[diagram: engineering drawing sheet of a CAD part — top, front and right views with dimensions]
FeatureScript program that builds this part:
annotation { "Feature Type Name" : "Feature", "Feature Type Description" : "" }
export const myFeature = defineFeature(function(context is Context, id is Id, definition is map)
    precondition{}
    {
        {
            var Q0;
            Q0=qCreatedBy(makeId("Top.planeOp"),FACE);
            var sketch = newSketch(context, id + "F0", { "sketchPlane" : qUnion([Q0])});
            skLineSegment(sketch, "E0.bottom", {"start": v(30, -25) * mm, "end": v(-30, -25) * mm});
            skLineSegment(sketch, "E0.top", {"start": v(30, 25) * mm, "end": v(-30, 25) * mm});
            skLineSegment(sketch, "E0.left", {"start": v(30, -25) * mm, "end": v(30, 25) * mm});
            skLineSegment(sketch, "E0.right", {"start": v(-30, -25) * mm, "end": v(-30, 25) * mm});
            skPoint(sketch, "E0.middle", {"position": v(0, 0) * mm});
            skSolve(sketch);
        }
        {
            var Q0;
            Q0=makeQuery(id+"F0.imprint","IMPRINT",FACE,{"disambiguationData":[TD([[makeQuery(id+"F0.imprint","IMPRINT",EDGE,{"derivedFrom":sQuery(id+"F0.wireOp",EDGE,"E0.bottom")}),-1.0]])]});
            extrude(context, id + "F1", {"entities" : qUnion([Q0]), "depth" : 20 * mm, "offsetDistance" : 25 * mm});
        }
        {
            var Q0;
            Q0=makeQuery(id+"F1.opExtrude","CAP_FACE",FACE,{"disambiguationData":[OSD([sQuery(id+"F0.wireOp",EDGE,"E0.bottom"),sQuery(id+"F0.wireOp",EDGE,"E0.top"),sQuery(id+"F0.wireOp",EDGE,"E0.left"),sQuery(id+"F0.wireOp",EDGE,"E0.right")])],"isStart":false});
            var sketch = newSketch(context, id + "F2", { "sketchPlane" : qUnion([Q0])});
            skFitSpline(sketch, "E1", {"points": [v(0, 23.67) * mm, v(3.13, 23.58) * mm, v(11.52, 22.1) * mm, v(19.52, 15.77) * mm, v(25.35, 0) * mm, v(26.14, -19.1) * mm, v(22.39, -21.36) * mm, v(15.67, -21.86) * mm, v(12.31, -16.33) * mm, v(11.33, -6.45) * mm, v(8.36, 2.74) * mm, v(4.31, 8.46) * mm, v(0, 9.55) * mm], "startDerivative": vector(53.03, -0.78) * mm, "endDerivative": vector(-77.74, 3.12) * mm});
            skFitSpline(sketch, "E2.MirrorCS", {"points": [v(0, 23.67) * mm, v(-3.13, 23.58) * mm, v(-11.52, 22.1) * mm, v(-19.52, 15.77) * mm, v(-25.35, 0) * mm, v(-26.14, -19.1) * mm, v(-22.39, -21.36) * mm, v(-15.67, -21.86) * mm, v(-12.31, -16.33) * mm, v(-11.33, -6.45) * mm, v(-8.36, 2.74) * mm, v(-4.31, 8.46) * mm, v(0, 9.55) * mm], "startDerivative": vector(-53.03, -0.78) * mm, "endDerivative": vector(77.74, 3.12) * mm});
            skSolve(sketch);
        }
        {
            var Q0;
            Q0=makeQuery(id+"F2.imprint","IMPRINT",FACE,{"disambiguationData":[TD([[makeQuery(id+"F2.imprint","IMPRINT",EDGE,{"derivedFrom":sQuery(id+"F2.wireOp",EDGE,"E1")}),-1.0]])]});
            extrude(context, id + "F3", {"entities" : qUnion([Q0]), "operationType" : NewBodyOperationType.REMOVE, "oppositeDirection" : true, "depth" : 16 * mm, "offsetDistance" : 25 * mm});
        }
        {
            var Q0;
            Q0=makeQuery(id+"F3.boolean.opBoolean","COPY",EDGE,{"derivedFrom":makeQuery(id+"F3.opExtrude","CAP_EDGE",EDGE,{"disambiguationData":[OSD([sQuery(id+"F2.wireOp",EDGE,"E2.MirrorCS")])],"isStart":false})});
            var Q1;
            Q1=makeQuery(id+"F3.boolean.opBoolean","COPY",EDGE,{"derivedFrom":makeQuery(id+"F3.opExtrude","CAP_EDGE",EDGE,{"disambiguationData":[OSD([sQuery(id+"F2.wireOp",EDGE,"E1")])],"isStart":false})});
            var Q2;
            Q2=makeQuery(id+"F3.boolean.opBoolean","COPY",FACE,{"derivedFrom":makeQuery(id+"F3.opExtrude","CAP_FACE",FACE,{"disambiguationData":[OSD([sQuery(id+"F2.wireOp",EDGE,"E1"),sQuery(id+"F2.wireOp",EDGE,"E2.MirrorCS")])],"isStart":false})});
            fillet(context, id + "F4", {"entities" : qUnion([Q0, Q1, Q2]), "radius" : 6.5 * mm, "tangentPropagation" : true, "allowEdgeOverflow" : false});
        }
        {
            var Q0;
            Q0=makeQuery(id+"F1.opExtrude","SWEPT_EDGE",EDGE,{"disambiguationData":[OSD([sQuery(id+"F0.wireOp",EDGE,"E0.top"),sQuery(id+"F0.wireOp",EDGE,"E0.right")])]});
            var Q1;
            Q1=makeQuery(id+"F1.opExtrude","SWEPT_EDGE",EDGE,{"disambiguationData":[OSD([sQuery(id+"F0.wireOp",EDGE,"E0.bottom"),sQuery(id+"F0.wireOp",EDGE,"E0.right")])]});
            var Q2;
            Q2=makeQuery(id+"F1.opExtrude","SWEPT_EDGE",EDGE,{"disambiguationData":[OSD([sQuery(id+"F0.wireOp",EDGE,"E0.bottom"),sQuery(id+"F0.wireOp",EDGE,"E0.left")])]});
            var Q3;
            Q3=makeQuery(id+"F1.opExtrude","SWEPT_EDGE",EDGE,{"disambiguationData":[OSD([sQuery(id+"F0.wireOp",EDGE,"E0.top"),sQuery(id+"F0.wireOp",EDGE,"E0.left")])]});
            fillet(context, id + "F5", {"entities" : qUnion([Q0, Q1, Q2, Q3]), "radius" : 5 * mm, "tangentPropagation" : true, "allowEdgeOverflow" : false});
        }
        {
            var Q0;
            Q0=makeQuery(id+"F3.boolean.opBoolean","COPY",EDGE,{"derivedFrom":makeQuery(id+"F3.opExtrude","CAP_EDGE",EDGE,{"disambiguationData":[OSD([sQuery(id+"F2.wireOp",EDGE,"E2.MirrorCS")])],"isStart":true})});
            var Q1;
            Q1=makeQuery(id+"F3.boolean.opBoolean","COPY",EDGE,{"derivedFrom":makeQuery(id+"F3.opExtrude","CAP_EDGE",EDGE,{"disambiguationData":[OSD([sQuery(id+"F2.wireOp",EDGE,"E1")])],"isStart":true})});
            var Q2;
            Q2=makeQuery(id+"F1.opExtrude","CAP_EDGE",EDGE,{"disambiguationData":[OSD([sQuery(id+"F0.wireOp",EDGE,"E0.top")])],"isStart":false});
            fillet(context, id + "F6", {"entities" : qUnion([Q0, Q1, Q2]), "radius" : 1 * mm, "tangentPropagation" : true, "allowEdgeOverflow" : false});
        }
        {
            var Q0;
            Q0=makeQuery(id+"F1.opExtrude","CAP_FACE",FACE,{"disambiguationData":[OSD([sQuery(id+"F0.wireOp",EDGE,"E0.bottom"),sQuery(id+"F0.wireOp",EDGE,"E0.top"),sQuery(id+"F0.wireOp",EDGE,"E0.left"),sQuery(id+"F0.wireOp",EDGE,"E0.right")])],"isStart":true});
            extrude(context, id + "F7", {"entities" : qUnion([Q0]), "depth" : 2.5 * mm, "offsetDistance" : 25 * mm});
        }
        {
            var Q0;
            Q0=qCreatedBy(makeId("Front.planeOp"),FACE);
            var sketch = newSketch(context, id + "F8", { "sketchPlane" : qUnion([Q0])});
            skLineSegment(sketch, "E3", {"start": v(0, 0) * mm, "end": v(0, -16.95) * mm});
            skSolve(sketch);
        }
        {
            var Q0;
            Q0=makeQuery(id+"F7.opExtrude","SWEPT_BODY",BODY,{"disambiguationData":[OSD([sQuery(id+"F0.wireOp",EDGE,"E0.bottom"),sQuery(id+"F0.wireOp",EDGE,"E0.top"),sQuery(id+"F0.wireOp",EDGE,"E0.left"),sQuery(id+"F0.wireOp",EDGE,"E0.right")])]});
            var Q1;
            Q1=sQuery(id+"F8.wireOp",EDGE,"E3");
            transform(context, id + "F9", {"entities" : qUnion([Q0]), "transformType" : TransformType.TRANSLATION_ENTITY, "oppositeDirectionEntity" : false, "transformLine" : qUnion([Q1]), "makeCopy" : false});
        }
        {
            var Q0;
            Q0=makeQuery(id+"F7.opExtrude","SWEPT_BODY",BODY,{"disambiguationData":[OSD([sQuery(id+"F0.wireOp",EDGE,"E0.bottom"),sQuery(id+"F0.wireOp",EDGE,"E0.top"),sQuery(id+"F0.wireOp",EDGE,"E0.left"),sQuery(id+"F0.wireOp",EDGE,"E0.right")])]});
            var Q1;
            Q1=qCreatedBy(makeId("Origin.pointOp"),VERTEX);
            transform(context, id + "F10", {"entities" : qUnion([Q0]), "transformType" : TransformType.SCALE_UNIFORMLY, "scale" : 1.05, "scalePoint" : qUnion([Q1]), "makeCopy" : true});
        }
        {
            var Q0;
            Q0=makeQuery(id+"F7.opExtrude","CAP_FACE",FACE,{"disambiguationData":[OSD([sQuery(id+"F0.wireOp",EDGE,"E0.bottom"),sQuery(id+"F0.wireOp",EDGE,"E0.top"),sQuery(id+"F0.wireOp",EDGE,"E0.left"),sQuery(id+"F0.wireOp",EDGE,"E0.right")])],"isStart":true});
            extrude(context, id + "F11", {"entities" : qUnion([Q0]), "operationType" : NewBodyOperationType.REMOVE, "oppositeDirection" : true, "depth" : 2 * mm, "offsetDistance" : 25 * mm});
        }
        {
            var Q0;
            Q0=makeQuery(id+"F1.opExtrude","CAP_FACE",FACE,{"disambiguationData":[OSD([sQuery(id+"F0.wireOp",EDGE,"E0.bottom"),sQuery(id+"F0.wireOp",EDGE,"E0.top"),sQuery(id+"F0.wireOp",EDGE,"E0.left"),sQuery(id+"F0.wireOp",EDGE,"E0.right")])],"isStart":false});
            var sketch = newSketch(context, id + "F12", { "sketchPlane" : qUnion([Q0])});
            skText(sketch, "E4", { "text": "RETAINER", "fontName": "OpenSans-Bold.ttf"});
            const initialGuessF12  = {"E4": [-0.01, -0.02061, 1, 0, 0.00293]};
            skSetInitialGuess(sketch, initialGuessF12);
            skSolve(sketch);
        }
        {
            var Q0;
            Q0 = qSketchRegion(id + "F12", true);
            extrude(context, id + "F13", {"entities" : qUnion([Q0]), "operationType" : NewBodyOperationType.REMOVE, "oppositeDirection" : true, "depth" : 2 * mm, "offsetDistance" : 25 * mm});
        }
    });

━━━━━━━━

[To do] Count the lines of the data above that contain the string "fillet", matching case exactly, and give only the number.

[Response to the task] 3